Page excerpt –
_ _ _

NASA’s New Horizons probe reveals the shape of its icy target: ‘It’s a snowman!’

2014 MU69
The latest view from NASA’s New Horizons probe shows an icy object known as 2014 MU69 or as Ultima Thule to consist of two balls of icy material stuck together. (NASA / JHUAPL / SwRI Photo)

LAUREL, Md. — The New Horizons spacecraft’s picture of an icy object 4 billion miles from Earth became a lot clearer today, and took on a surprisingly familiar shape.

“It’s a snowman,” mission principal investigator Alan Stern, a planetary scientist from the Southwest Research Institute, said during a news briefing here at Johns Hopkins University’s Applied Physics Laboratory.

The two-balled shape reminded others of BB-8, the plucky droid from “Star Wars: The Force Awakens.” It even has a BB-8ish orangish-reddish color theme going on.

Today’s imagery, derived from data sent back to Earth on the previous day, literally casts a whole new light on the 19-mile-long object — which is known by its official designation, 2014 MU69, or by the nickname given by the New Horizons team, Ultima Thule (“Ul-ti-ma Too-lay”).

The views were captured by the piano-sized probe’s high-resolution camera from a distance of roughly 18,000 miles, a half-hour before the time of close approach on New Year’s Day. Two black-and-white pictures were released, with a resolution as fine as 140 meters (460 feet) per pixel.

The Long-Range Reconnaissance Imager, or LORRI, had “28,000 pixels on the target … which way beats six pixels,” Stern joked referring to the fuzzy, bowling-pin picture that was released the day before.

“That image is so 2018. … That bowling pin is gone,” Stern said.

An analysis of the picture showed that Ultima’s brightest spots reflect 13 percent of the light that falls on them, while the darkest spots reflect only 6 percent.

“It’s about as reflective as garden-variety dirt, and it’s illuminated by a sun that’s 1,900 times fainter than it is on a sunny day down on Earth,” Stern said. “So we were basically chasing it down in the dark, at 32,000 miles an hour.”

Another camera captured a color view, revealing that Ultima is definitely red, said Carly Howett, a New Horizons science team member from the Southwest Research Institute.

Images of 2014 MU69
The New Horizons team combined a low-resolution color image of 2014 MU69, or Ultima Thule, with sharper black-and-white imagery to produce the composite view at right. (NASA / JHUAPL / SwRI Photo)

SwRI’s Cathy Olkin, one of the mission’s deputy project scientists, said the red color could well be due to organic chemicals known as tholins that are coating the surface. Tholins are also behind the reddish color in a crater on the surface of Pluto’s biggest moon, Charon, but scientists say the process behind its deposition on Ultima is likely to be different.

_ _ _

Data provided –
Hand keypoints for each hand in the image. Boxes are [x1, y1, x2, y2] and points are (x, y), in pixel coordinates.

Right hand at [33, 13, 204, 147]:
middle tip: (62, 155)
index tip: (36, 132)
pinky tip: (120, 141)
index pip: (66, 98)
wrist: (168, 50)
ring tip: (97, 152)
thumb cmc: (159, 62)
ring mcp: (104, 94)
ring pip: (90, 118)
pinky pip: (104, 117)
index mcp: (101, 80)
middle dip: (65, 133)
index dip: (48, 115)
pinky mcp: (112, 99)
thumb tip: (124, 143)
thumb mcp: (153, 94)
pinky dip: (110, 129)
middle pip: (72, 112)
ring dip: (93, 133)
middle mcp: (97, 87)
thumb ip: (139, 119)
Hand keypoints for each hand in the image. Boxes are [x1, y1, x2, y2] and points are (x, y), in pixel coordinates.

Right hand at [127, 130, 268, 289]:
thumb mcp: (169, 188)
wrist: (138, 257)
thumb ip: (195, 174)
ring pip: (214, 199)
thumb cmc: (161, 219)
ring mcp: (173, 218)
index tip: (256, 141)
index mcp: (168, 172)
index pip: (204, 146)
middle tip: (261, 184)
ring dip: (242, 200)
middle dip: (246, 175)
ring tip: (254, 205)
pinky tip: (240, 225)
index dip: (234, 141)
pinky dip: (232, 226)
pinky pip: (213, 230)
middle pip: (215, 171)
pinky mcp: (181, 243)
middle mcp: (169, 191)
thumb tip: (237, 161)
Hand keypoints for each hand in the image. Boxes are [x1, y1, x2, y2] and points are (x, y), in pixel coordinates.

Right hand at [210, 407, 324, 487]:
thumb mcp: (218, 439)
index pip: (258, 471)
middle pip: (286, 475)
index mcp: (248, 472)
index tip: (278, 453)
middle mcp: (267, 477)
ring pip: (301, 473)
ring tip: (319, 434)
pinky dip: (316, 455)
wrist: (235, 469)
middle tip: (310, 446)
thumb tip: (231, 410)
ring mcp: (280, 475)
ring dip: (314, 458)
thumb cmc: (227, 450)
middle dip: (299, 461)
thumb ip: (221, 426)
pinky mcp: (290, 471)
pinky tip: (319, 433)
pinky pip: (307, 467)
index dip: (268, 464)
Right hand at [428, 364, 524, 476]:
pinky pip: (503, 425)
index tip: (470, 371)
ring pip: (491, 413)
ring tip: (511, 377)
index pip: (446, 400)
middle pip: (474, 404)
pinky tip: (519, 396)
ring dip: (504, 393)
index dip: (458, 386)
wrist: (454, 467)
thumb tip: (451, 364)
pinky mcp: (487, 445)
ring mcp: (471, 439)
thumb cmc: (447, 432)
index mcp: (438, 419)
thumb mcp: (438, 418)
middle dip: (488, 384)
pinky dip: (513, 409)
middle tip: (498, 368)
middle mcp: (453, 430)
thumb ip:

_ _ _

What you need to do –
Continue the New Horizons article about Ultima Thule, picking up after its last paragraph.

Response to this exercise –
Ultima was chosen as a follow-up object for study, coming after New Horizons’ 2015 flyby of Pluto and its moons. Stern said the thing that was most surprising about the experience was “picking a Kuiper Belt object out of a hat” and then finding out that the team had picked a winner.

The new images show Ultima to be a contact binary, consisting of two separate masses that became stuck together. The larger, 12-mile-wide mass has been nicknamed “Ultima.” The smaller, 9-mile-wide mass was given the nickname “Thule.”

Those two balls probably coalesced from primordial icy material in a cold zone known as the Kuiper Belt, perhaps millions or even hundreds of thousands of years after the solar system’s birth more than 4.5 billion years ago, said Jeff Moore, a New Horizons team member from NASA’s Ames Research Center. Then the balls would have been gently drawn together by their mutual gravitational attraction, he said.

Ultima’s current rotation rate, estimated at about 15 hours for a complete turn, isn’t fast enough to fling the two balls apart, Moore said.

Moore said “we’re basically looking at the first planetesimals,” which served as building blocks for what would eventually become planets.

“We should think of New Horizons as a time machine, a wayback machine to time zero,” Moore said. “That has brought us back to the very beginning of solar system history, to a place where we can observe the most primordial building blocks of the planets.”

The flow of images and scientific insights is expected to get stronger in the days, weeks and months ahead, as the spacecraft sends back several gigabytes of stored data at a rate of 1,000 bits per second. “We have far less than 1 percent of the data … already down on the ground,” Stern said.

Another round of imagery and data was received today and will be the focus of a news conference on Thursday.

During the run-up to today’s news conference, a buzz broke out on Twitter over the fact that the term “Ultima Thule,” which in ancient times denoted a place beyond the known world, became a part of Nazi mythology.

In response to a reporter’s question, Stern addressed the controversy head-on. He said Ultima Thule was selected as 2014 MU69’s informal nickname because its ancient meaning provided a “wonderful meme for exploration.”

“Just because some bad guys once liked that term, we’re not going to let ’em hijack it,” Stern said. The comment was greeted with applause by New Horizon team members and their supporters.

After the news conference, Stern told GeekWire that Ultima Thule and other nicknames relating to 2014 MU69’s features would give way to formal names to be approved by the International Astronomical Union, but it’s too early to say which names would be submitted to the IAU by the New Horizons discovery team. That process is likely to unfold over the next year, Stern said.

It’ll take another 20 months to download all the data from the Ultima flyby. Stern said the New Horizons team would start writing scientific papers next week, based on the data already in hand, and almost certainly propose another mission extension to NASA by 2020. “If that proposal is accepted, we would start a search for [another] object that we could fly by,” Stern said.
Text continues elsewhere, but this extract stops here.